Top of Records for processing

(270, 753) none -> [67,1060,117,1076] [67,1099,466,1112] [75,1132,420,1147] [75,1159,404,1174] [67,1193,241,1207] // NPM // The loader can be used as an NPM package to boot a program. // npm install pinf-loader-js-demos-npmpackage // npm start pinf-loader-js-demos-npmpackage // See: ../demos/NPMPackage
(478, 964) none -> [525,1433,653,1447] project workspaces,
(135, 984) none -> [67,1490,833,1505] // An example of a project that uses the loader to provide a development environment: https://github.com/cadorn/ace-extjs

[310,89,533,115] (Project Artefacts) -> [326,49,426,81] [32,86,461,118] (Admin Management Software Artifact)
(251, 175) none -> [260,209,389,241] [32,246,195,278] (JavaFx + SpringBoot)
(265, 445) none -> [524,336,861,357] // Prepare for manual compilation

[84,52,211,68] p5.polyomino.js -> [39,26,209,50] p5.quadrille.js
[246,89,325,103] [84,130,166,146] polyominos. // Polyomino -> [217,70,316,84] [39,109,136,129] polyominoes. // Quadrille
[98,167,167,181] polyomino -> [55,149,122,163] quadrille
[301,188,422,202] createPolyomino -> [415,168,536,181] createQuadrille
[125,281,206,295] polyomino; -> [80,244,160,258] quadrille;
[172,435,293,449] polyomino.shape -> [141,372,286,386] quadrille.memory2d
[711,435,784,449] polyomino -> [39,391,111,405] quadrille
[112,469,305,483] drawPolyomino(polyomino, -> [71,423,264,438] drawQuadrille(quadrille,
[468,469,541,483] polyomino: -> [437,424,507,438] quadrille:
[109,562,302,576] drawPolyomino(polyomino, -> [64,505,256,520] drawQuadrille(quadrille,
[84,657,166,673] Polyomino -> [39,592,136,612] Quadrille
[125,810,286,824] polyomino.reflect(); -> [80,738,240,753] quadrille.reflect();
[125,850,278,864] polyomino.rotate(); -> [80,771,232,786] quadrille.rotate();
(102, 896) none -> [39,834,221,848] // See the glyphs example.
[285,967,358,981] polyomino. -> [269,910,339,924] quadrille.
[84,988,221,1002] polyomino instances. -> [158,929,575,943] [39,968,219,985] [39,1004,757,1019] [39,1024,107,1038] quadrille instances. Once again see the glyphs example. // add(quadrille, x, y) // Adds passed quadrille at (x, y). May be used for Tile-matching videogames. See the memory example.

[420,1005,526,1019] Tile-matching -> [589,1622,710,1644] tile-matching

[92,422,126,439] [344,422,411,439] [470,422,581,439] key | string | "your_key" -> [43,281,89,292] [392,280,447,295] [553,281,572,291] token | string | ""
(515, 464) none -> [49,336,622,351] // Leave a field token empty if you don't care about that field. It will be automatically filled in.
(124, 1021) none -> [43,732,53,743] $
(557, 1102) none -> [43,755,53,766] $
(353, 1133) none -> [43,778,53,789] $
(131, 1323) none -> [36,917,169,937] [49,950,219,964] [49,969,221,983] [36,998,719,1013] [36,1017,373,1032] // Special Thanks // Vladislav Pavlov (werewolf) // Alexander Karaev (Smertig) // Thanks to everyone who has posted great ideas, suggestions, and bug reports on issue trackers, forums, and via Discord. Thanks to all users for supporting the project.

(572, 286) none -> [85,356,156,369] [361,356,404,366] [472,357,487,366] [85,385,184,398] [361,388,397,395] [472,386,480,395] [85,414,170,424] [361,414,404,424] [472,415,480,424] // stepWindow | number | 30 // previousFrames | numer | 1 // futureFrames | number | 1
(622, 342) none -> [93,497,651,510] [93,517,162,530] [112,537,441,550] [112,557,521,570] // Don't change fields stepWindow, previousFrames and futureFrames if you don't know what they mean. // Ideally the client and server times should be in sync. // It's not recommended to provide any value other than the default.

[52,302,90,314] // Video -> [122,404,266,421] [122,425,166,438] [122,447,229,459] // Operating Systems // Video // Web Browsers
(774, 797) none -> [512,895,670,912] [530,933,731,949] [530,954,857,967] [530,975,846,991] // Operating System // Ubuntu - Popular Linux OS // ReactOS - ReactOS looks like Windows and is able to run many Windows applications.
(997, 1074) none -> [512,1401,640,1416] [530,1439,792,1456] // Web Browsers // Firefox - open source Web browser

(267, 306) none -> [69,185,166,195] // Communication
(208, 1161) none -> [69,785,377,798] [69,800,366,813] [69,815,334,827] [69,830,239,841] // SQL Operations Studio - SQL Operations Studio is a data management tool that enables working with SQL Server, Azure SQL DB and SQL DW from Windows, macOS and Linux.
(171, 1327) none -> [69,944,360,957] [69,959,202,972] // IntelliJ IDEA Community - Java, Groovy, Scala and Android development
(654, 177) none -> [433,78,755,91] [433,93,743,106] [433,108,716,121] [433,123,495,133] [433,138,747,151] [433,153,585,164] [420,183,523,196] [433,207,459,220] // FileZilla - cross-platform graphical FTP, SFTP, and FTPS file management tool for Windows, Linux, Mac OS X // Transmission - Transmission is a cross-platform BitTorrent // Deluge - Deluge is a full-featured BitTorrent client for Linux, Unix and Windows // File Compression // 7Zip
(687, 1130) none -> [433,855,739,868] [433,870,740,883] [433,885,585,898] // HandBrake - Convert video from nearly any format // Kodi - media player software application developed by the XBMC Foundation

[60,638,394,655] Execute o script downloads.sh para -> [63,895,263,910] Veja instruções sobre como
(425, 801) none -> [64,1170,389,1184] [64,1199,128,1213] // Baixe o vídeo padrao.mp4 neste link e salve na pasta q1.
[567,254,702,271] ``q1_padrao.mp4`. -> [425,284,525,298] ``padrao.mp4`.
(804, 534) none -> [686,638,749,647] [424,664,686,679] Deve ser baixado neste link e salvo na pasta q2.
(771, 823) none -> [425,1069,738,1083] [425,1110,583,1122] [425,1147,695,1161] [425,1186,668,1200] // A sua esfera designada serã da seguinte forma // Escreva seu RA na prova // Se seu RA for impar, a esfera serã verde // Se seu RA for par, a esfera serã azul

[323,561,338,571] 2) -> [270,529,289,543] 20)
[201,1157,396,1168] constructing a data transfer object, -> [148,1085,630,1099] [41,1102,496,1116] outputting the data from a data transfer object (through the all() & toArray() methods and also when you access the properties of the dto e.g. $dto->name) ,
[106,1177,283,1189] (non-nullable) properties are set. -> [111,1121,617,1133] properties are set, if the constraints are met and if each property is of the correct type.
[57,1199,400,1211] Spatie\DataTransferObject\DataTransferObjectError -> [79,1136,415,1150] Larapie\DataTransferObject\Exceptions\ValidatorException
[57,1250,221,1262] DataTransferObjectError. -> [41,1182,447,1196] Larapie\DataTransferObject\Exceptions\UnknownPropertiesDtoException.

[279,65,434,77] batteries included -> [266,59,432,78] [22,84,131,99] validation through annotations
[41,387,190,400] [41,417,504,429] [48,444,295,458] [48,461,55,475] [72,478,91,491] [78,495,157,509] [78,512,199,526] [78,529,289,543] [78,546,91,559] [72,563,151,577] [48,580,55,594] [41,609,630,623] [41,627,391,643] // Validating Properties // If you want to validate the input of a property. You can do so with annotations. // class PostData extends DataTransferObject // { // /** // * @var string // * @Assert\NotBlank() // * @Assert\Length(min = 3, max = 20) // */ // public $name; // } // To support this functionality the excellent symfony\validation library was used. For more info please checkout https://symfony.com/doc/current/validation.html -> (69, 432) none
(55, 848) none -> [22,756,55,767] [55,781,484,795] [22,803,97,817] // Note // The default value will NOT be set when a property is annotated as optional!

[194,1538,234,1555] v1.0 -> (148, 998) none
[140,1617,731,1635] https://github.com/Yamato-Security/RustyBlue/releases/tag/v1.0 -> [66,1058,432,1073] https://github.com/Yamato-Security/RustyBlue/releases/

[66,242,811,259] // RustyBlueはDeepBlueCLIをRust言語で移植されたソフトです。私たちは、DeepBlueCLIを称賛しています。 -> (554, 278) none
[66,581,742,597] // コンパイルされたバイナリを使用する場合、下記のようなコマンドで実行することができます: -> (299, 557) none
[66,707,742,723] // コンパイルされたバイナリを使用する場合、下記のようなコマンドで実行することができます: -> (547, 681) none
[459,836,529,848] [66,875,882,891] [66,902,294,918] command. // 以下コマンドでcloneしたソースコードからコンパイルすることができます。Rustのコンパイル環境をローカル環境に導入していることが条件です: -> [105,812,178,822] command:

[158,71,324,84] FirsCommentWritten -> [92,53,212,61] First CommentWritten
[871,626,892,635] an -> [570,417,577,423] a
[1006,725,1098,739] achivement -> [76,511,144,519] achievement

Bottom of Records for processing

### The task
Exactly the lines running from the top of the records to the line that contains "[285,967,358,981] polyomino. ->", inclusive, must be set down, and nothing more.

### Answer box
(270, 753) none -> [67,1060,117,1076] [67,1099,466,1112] [75,1132,420,1147] [75,1159,404,1174] [67,1193,241,1207] // NPM // The loader can be used as an NPM package to boot a program. // npm install pinf-loader-js-demos-npmpackage // npm start pinf-loader-js-demos-npmpackage // See: ../demos/NPMPackage
(478, 964) none -> [525,1433,653,1447] project workspaces,
(135, 984) none -> [67,1490,833,1505] // An example of a project that uses the loader to provide a development environment: https://github.com/cadorn/ace-extjs

[310,89,533,115] (Project Artefacts) -> [326,49,426,81] [32,86,461,118] (Admin Management Software Artifact)
(251, 175) none -> [260,209,389,241] [32,246,195,278] (JavaFx + SpringBoot)
(265, 445) none -> [524,336,861,357] // Prepare for manual compilation

[84,52,211,68] p5.polyomino.js -> [39,26,209,50] p5.quadrille.js
[246,89,325,103] [84,130,166,146] polyominos. // Polyomino -> [217,70,316,84] [39,109,136,129] polyominoes. // Quadrille
[98,167,167,181] polyomino -> [55,149,122,163] quadrille
[301,188,422,202] createPolyomino -> [415,168,536,181] createQuadrille
[125,281,206,295] polyomino; -> [80,244,160,258] quadrille;
[172,435,293,449] polyomino.shape -> [141,372,286,386] quadrille.memory2d
[711,435,784,449] polyomino -> [39,391,111,405] quadrille
[112,469,305,483] drawPolyomino(polyomino, -> [71,423,264,438] drawQuadrille(quadrille,
[468,469,541,483] polyomino: -> [437,424,507,438] quadrille:
[109,562,302,576] drawPolyomino(polyomino, -> [64,505,256,520] drawQuadrille(quadrille,
[84,657,166,673] Polyomino -> [39,592,136,612] Quadrille
[125,810,286,824] polyomino.reflect(); -> [80,738,240,753] quadrille.reflect();
[125,850,278,864] polyomino.rotate(); -> [80,771,232,786] quadrille.rotate();
(102, 896) none -> [39,834,221,848] // See the glyphs example.
[285,967,358,981] polyomino. -> [269,910,339,924] quadrille.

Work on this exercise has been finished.